## Page text
1940 Cork Senior Hurling Championship
- Dates: 10 March 1940 – 29 September 1940
- Teams: 9
- Champions: Glen Rovers (7th title) Jack Lynch (captain)
- Runners-up: Sarsfields

Tournament statistics
- Matches played: 10
- Goals scored: 86 (8.6 per match)
- Points scored: 73 (7.3 per match)

= 1940 Cork Senior Hurling Championship =

Annual hurling competition season

The 1940 Cork Senior Hurling Championship was the 52nd staging of the Cork Senior Hurling Championship since its establishment by the Cork County Board in 1887. The draw for the opening round fixtures took place at the Cork Convention on 28 January 1940. The championship began on 10 March 1940 and ended on 29 September 1940.

Glen Rovers were the defending champions.

On 29 September 1940, Glen Rovers won the championship following a 10–6 to 7–5 defeat of Sarsfields in the final. This was their seventh championship title and the seventh of eight successive championships.

## Data section
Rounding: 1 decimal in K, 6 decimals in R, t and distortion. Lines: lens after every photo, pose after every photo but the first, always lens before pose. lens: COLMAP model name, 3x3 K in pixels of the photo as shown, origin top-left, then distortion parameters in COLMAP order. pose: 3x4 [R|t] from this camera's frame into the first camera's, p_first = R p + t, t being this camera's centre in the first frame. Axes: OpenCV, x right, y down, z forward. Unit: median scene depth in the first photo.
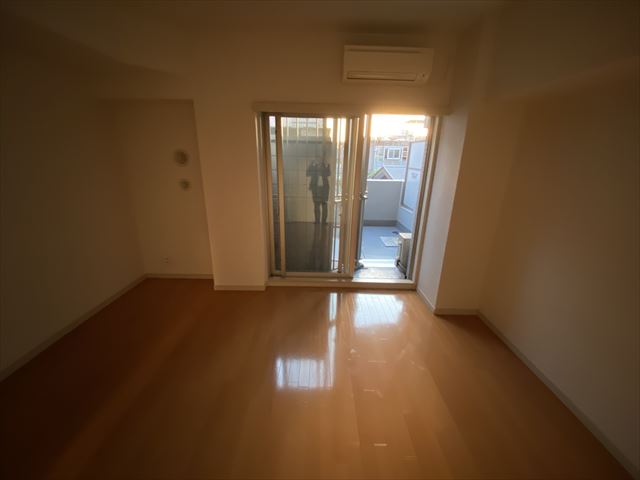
lens RADIAL K [[249.8, 0, 320.7], [0, 249.8, 244.9], [0, 0, 1]] dist [-0.000587, -0.000091]
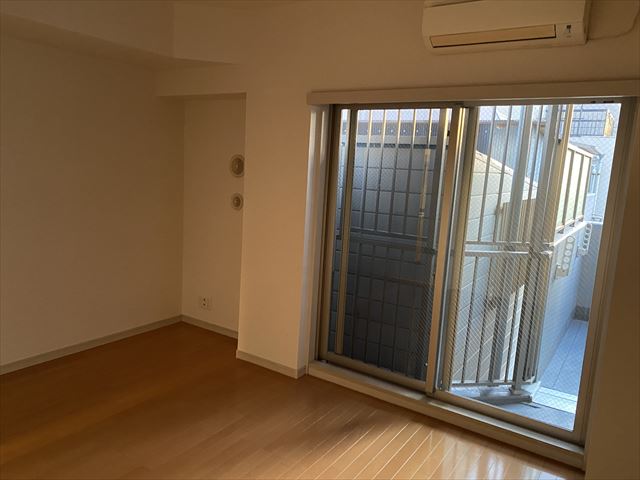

## To do
Recast the paragraph of the 1940 Cork hurling championship text that begins "The 1940 Cork Senior Hurling Championship was the 52nd staging" as a short bulleted list of its main facts.

## Finished task
- 52nd staging of the Cork Senior Hurling Championship, established by the Cork County Board in 1887
- Opening-round draw held at the Cork Convention on 28 January 1940
- Ran from 10 March 1940 to 29 September 1940